You need to give physicists at least some measure of respect for their intelligence. If they see something that is logically inconsistent, they would have addressed it. As of now, it appears that YOUR understanding of QM that is inconsistent, and you're confusing that, with QM itself.

All discussion about the cat should not be done in this thread, or they will all be deleted.

Zz.
 
  • #104
Dmitry67 said:
just imagined.

"Do you need a lawyer"?
"It is useless. World is superdeterministic"

With regard to free will and moral responsibility, the issue is much deeper than superdeterminism or even determinism at all. If the world is deterministic, how can we be held responsible for events that were determined to happen before our births? If the world is not deterministic, how can we be held responsible for random events that can not be traced back to us by a certain causal chain of events?

There have been, of course, arguments to reestablish free will.
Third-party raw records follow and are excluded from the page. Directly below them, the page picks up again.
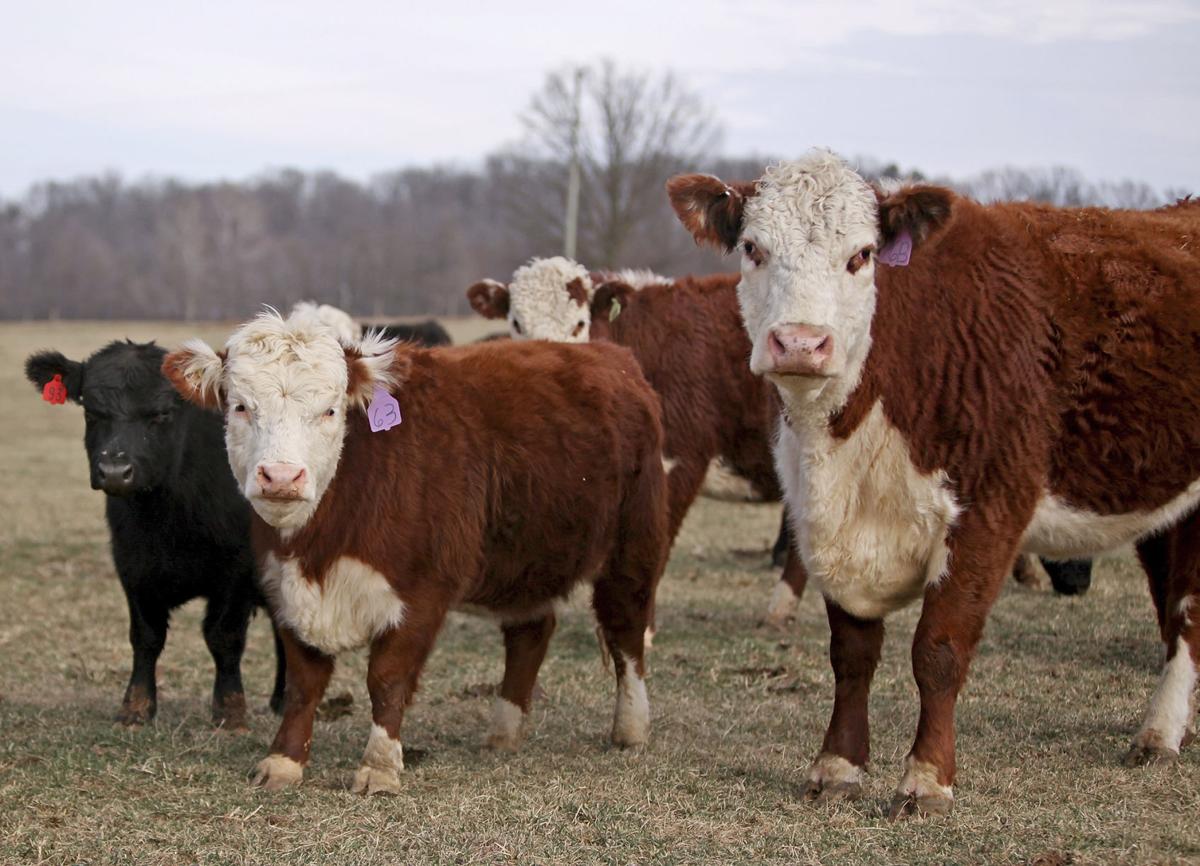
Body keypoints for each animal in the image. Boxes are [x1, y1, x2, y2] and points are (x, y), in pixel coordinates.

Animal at [24, 340, 286, 724]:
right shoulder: (132, 564)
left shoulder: (239, 570)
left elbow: (224, 637)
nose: (115, 471)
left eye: (162, 413)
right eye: (92, 411)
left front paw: (230, 710)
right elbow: (146, 637)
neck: (168, 519)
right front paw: (135, 707)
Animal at [160, 314, 672, 791]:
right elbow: (303, 683)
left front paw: (379, 768)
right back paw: (503, 733)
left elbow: (388, 680)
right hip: (525, 559)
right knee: (530, 633)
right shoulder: (284, 587)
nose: (281, 477)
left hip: (633, 546)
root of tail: (613, 359)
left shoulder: (422, 593)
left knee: (626, 631)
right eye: (240, 407)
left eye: (329, 411)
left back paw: (630, 729)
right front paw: (283, 761)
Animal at [672, 153, 1200, 815]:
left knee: (1187, 612)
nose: (799, 343)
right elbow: (852, 653)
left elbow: (939, 650)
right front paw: (837, 765)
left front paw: (926, 778)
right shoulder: (828, 523)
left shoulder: (987, 513)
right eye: (752, 248)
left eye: (862, 254)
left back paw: (1160, 732)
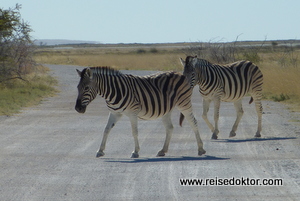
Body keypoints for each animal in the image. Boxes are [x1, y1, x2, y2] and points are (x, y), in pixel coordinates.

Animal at [75, 66, 206, 158]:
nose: (77, 109)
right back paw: (163, 150)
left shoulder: (133, 113)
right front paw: (100, 150)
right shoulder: (114, 113)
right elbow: (106, 130)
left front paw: (135, 152)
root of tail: (179, 73)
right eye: (78, 87)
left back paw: (200, 149)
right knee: (170, 127)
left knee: (194, 122)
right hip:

It takes a lot of work to get there though, and it isn't immediately obvious how it might be done.

As for all of the world being causally connected, I think ueit had it right. Physics places no limits on the propagation distance of gravitational forces, for example.
 
  • #105
DrChinese said:
To me the question is whether there is a local deterministic theory which violates Bell. I say there are none (excluding of course time symmetric variants as they would probably not be considered deterministic in the traditional sense). Is there anything you can point us to?
Not a theory obviously but interpretation - Ensemble Interpretation.
Following the link from Wikipedia I found interesting description of Ensemble Interpretation.
The part about EPR - http://www.phys.tue.nl/ktn/Wim/qm21.htm#EPR"

In short not only LHV theories lead to problems but nonlocal hidden variable interpretations lead to inconsistencies as well. So hidden variables should be dropped completely in order to recover local determinism.